Now, perhaps technology will change and available location information will become more
exact. But the program was suspended. The information available to the government at the time
of its operation simply is not the “near perfect surveillance” created by the type of location
information discussed in Carpenter. 241
(U) Reasonable people can, of course, disagree in good faith about the legality of a
national security program. Yet we worry when Members of the Board cast doubt about the
constitutionality of a program (one that operated for years and collected data relating to millions
of Americans) without explaining where lawmakers and policymakers may have erred in their
efforts to follow the law—or what they can do differently in the future to place programs on
surer legal footing. 242
B. (U) Statutory Analysis
(U) In reviewing the operation of the USA Freedom Act CDR program, from its
incarnation until its suspension in 2019, the Board considered whether the implementation of the
program comported with the text of the statute. The Board concluded that the program was
statutorily authorized. Moreover, the Board found no abuse of the program; nor did it find any
instance in which government officials intentionally sought records they knew were statutorily
prohibited. As noted in Part II(B) of this report, the program did not always function as
intended: during its lifetime, a series of compliance incidents and data-integrity concerns arose.
These compliance incidents raise technical questions about how to interpret the USA Freedom
Act’s authorities in light of complicated and continually evolving telephony infrastructure.
Importantly, in response to each compliance incident that raised questions about the scope of
permitted collection under the statute, NSA chose not to retain or collect data, even where a
reading of the statutory text might have justified it.
241 (U) Carpenter, 138 S. Ct. at 2210.
242 (U) Although our Board’s legal advice is not binding, see supra note 173, our views may have persuasive effect.

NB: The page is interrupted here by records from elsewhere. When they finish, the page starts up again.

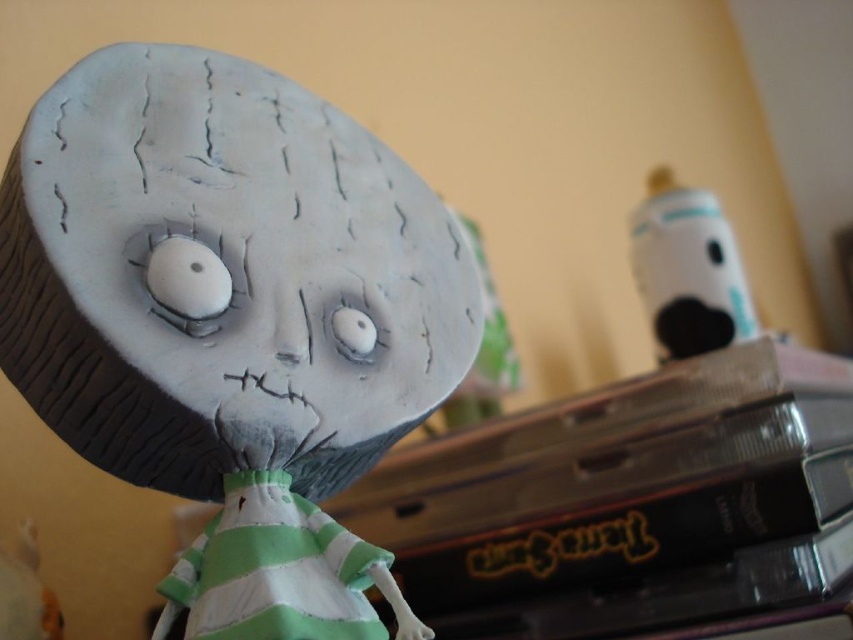
Which is more to the right, matte clay doll at center or white matte baby bottle at upper right?

white matte baby bottle at upper right

Is matte clay doll at center wider than white matte baby bottle at upper right?

Correct, the width of matte clay doll at center exceeds that of white matte baby bottle at upper right.

Between point (15, 333) and point (698, 336), which one is positioned behind?

Point (698, 336)

At what (x,y) coordinates should I click in order to perform the action: click on matte clay doll at center. Please return your answer as a coordinate pair (x, y). Image resolution: width=853 pixels, height=640 pixels. Looking at the image, I should click on (223, 276).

See, e.g., Statement of Sen. Leahy, Cong. Rec. S. 3426; Statement of Sen. Leahy, Cong. Rec. S. 3339; Statement of
Sen. Paul, Cong. Rec. S. 3335 (all citing the Board’s Section 215 report); Remarks by the President on Review of
Signals Intelligence (Jan. 17, 2014) (citing consultations with the Board in the President’s evaluation of potential
intelligence reforms). We should move cautiously and provide clear explanations of constitutional infirmity when
we intimate or conclude outright that intelligence programs may have run afoul of the law.